Question

How do you find the critical points for `f(x) = (x^2-10x)^4` and the local max and min?

Answer 1

three critical points: `x=0,5,10`
Relative minimum at `x=0, 10`
Relative maximum at `x=5`

Explanation:

First, we need to find `f'(x)`.
Using rules for taking derivative, we get following:
`f'(x) = 4*(x^2-10x)^3*(2x-10)`

Critical points occur when the slope is zero meaning `f'(x)=0`.

`f'(x) = 4*(x^2-10x)^3*(2x-10)=0`

`(2x-10)=0` => `x=5`
`(x^2-10x)=0` => `x=0, 10`

So, three critical points would be `x=0,5,10`.

To find relative maximum and minimum, we can do a sign test.
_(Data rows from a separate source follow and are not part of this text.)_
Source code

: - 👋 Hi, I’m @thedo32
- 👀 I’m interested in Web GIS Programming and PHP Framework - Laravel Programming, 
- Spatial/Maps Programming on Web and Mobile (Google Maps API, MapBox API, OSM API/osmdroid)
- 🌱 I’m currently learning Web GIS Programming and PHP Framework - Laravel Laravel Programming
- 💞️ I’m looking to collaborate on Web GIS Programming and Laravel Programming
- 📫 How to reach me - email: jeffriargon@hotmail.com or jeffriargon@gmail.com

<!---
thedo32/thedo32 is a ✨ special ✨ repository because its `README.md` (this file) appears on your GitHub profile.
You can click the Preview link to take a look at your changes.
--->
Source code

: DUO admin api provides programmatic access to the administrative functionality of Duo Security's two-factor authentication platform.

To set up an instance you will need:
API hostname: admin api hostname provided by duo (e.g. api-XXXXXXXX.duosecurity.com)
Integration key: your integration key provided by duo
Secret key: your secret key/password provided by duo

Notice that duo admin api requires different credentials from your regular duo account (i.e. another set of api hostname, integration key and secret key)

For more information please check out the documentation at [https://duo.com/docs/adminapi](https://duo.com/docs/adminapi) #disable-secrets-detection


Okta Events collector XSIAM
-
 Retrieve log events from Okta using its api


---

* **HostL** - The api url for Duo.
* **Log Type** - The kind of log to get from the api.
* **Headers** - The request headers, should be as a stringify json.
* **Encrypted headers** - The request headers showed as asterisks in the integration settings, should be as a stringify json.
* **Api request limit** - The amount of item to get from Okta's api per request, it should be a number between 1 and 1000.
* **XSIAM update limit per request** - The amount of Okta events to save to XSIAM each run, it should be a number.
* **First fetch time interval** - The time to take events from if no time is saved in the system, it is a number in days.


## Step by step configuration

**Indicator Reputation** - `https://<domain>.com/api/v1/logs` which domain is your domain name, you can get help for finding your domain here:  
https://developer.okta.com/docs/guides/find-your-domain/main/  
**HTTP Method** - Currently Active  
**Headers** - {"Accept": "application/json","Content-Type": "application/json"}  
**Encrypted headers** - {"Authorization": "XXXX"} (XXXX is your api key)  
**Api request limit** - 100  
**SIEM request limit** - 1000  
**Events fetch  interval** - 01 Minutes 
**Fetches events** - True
For `x in`(-∞, 0) => `f'(x)` is negative.
For `x in`(0, 5) => `f'(x)` is positive.
For `x in`(5, 10) => `f'(x)` is negative.
For `x in`(10, ∞) => `f'(x)` is positive.

At `x=0`, function has relative minimum because `f'(x)` changes signs from negative to positive.

At `x=5`, function has relative maximum because `f'(x)` changes signs from positive to negative.

At `x=10`, function has relative minimum because `f'(x)` changes signs from negative to positive.